Methods: We describe US Census-derived, race-specific (American Indian or Alaska Native (AIAN); Asian or Pacific Islander (API); Black or African American (BAA); and White), Hispanic or Latino (HL) and non-Hispanic or Latino (non-HL) infant mortality (IM) using mortality per 100,000 population and 95% Confidence Intervals (CI) according to year, US Census Division (CD) and 2006 urbanization as presented on the publically available CDC WONDER internet web site. Rate comparisons were done with OpenEpi software.

Results: Among HL populations, the lowest IM occurred among AIAN(155.3(95% CI,143.3,167.6)) followed by API(293.6(273.2,314.1)), BAA(343.5(331.2,355.8)), and W(568.9(564.8,573)). Relative to corresponding non-HL populations, risk was significantly lower among AIAN (0.20 (0.18,0.22 p<0.0001)), BAA (0.26(0.25,0.27,p<0.0001)); and API(0.72(0.67,0.77,p<0.0001), but there was no statistically significant difference between HL and non-HL W (1.00, 0.99,1.01,p=0.57). Highest HL IM occurred in CD 8 for AIAN(286.3(249,323.5), BAA(628.5(555.8,701.2), and W(674(660.3,687.7)) and lowest HL IM occurred in CD 5 for AIAN(126.3(86.9,177.4) and W(519.2(508,530.3). AIAN and BAA rates were higher in more rural areas.

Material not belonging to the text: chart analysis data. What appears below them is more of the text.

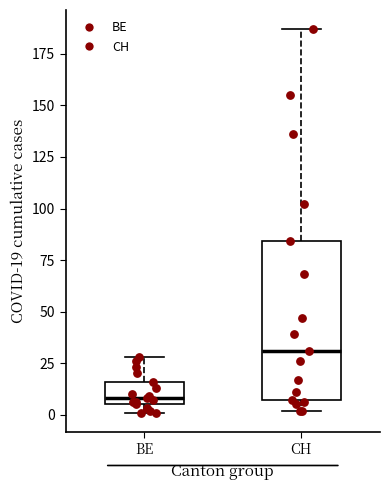

Where is the upper edge of the box for CH on the y-axis? The values are not printed on the chart, so give them approximately, as read against the axis.

85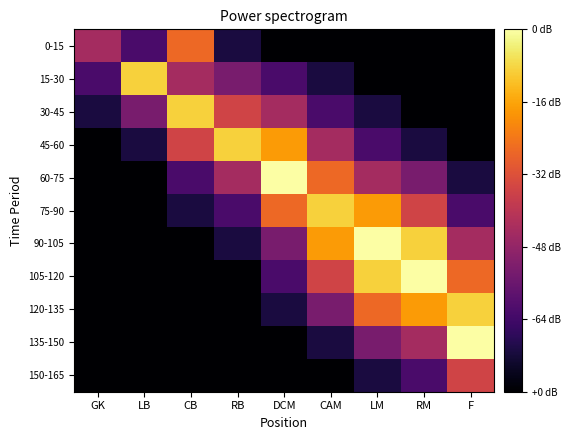

Reading right to left, list all the values displayed in this chart.

0-15: F=0	RM=0	LM=0	CAM=0	DCM=0	RB=1	CB=6	LB=2	GK=4
15-30: F=0	RM=0	LM=0	CAM=1	DCM=2	RB=3	CB=4	LB=8	GK=2
30-45: F=0	RM=0	LM=1	CAM=2	DCM=4	RB=5	CB=8	LB=3	GK=1
45-60: F=0	RM=1	LM=2	CAM=4	DCM=7	RB=8	CB=5	LB=1	GK=0
60-75: F=1	RM=3	LM=4	CAM=6	DCM=9	RB=4	CB=2	LB=0	GK=0
75-90: F=2	RM=5	LM=7	CAM=8	DCM=6	RB=2	CB=1	LB=0	GK=0
90-105: F=4	RM=8	LM=9	CAM=7	DCM=3	RB=1	CB=0	LB=0	GK=0
105-120: F=6	RM=9	LM=8	CAM=5	DCM=2	RB=0	CB=0	LB=0	GK=0
120-135: F=8	RM=7	LM=6	CAM=3	DCM=1	RB=0	CB=0	LB=0	GK=0
135-150: F=9	RM=4	LM=3	CAM=1	DCM=0	RB=0	CB=0	LB=0	GK=0
150-165: F=5	RM=2	LM=1	CAM=0	DCM=0	RB=0	CB=0	LB=0	GK=0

Conclusions:  Analytic epidemiologic studies designed a priori to elucidate race-ethnic-specific variations in capacity to overcome social and environmental barriers among HL populations could inform policy makers and peer community members about ways to maximize benefits associated with inclusion of health in all policies as well as reasons for relatively high risk among HL-W as contrasted with HL- AIAN, -API, and -BAA populations.

Learning Areas:

Diversity and culture
Public health or related public policy
Public health or related research
Social and behavioral sciences

Learning Objectives:
Describe race-specific Hispanic or Latino infant mortality in the United States, and discuss the implications for health in all policies.

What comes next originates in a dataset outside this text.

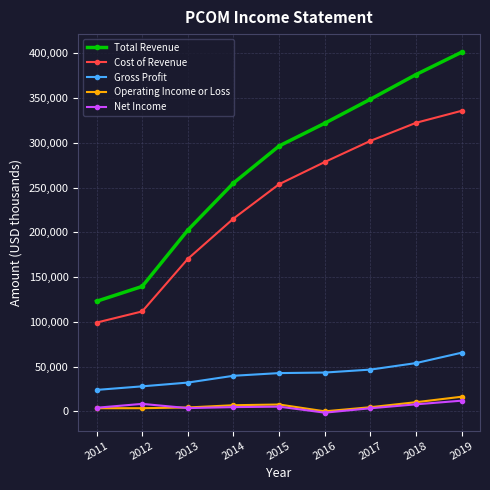

True or false: Total Revenue and Gross Profit intersect in this chart.

False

Keyword(s): Infant Mortality, Latinos

Presenting author's disclosure statement:

Qualified on the content I am responsible for because: I obtained the data (from the public CDC web site), completed the analyses, critically evaluated the draft abstract. I have been working in the field of disparities research for about 20 years, focusing, in part, on the identification of populations showing evidence of resilience in overcoming social and/or environmental barriers to health.
Any relevant financial relationships? No

I agree to comply with the American Public Health Association Conflict of Interest and Commercial Support Guidelines, and to disclose to the participants any off-label or experimental uses of a commercial product or service discussed in my presentation.